**Exercise aim:**
Nothing in the data should be left out, so repeat it all exactly.

-- Data to examine follows --

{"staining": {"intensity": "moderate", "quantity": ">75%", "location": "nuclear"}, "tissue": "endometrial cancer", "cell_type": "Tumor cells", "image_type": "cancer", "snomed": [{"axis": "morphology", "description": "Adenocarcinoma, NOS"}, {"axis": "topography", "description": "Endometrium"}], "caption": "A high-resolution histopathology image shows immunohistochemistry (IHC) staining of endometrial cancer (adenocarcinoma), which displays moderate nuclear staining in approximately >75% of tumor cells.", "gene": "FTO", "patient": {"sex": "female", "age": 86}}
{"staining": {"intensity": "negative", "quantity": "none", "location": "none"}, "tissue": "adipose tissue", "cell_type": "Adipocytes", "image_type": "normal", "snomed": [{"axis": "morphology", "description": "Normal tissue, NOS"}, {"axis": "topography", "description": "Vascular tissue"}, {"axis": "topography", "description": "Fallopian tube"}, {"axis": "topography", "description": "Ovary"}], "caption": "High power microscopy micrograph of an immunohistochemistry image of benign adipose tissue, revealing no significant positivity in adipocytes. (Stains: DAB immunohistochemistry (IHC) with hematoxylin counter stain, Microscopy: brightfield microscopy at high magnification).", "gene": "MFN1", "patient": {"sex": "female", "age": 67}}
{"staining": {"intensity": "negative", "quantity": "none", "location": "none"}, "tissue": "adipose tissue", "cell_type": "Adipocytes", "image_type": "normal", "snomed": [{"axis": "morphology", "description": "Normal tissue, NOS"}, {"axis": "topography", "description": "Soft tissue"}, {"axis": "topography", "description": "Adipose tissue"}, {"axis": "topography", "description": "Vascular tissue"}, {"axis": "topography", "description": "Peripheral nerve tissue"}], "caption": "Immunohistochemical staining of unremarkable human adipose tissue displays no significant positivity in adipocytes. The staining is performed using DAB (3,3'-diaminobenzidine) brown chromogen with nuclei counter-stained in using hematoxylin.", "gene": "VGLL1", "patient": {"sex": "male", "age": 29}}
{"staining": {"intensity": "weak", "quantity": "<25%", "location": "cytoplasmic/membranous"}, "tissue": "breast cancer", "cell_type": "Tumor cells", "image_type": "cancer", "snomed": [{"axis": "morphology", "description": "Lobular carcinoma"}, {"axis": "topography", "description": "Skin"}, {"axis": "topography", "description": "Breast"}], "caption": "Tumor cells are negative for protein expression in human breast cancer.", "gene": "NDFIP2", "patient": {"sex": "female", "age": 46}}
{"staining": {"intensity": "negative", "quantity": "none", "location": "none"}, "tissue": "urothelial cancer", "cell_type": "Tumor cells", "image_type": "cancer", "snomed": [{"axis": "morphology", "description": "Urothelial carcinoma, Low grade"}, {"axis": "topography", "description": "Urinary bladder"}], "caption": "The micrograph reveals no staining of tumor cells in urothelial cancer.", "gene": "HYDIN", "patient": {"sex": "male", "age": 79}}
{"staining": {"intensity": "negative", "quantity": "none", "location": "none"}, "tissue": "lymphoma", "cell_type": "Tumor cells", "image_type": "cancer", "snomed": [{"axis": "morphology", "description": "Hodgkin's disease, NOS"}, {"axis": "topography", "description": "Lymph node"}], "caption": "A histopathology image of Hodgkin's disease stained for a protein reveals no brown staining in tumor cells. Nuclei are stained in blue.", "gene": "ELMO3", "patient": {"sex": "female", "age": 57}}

-- Data to examine concluded --

**Response area:**
{"staining": {"intensity": "moderate", "quantity": ">75%", "location": "nuclear"}, "tissue": "endometrial cancer", "cell_type": "Tumor cells", "image_type": "cancer", "snomed": [{"axis": "morphology", "description": "Adenocarcinoma, NOS"}, {"axis": "topography", "description": "Endometrium"}], "caption": "A high-resolution histopathology image shows immunohistochemistry (IHC) staining of endometrial cancer (adenocarcinoma), which displays moderate nuclear staining in approximately >75% of tumor cells.", "gene": "FTO", "patient": {"sex": "female", "age": 86}}
{"staining": {"intensity": "negative", "quantity": "none", "location": "none"}, "tissue": "adipose tissue", "cell_type": "Adipocytes", "image_type": "normal", "snomed": [{"axis": "morphology", "description": "Normal tissue, NOS"}, {"axis": "topography", "description": "Vascular tissue"}, {"axis": "topography", "description": "Fallopian tube"}, {"axis": "topography", "description": "Ovary"}], "caption": "High power microscopy micrograph of an immunohistochemistry image of benign adipose tissue, revealing no significant positivity in adipocytes. (Stains: DAB immunohistochemistry (IHC) with hematoxylin counter stain, Microscopy: brightfield microscopy at high magnification).", "gene": "MFN1", "patient": {"sex": "female", "age": 67}}
{"staining": {"intensity": "negative", "quantity": "none", "location": "none"}, "tissue": "adipose tissue", "cell_type": "Adipocytes", "image_type": "normal", "snomed": [{"axis": "morphology", "description": "Normal tissue, NOS"}, {"axis": "topography", "description": "Soft tissue"}, {"axis": "topography", "description": "Adipose tissue"}, {"axis": "topography", "description": "Vascular tissue"}, {"axis": "topography", "description": "Peripheral nerve tissue"}], "caption": "Immunohistochemical staining of unremarkable human adipose tissue displays no significant positivity in adipocytes. The staining is performed using DAB (3,3'-diaminobenzidine) brown chromogen with nuclei counter-stained in using hematoxylin.", "gene": "VGLL1", "patient": {"sex": "male", "age": 29}}
{"staining": {"intensity": "weak", "quantity": "<25%", "location": "cytoplasmic/membranous"}, "tissue": "breast cancer", "cell_type": "Tumor cells", "image_type": "cancer", "snomed": [{"axis": "morphology", "description": "Lobular carcinoma"}, {"axis": "topography", "description": "Skin"}, {"axis": "topography", "description": "Breast"}], "caption": "Tumor cells are negative for protein expression in human breast cancer.", "gene": "NDFIP2", "patient": {"sex": "female", "age": 46}}
{"staining": {"intensity": "negative", "quantity": "none", "location": "none"}, "tissue": "urothelial cancer", "cell_type": "Tumor cells", "image_type": "cancer", "snomed": [{"axis": "morphology", "description": "Urothelial carcinoma, Low grade"}, {"axis": "topography", "description": "Urinary bladder"}], "caption": "The micrograph reveals no staining of tumor cells in urothelial cancer.", "gene": "HYDIN", "patient": {"sex": "male", "age": 79}}
{"staining": {"intensity": "negative", "quantity": "none", "location": "none"}, "tissue": "lymphoma", "cell_type": "Tumor cells", "image_type": "cancer", "snomed": [{"axis": "morphology", "description": "Hodgkin's disease, NOS"}, {"axis": "topography", "description": "Lymph node"}], "caption": "A histopathology image of Hodgkin's disease stained for a protein reveals no brown staining in tumor cells. Nuclei are stained in blue.", "gene": "ELMO3", "patient": {"sex": "female", "age": 57}}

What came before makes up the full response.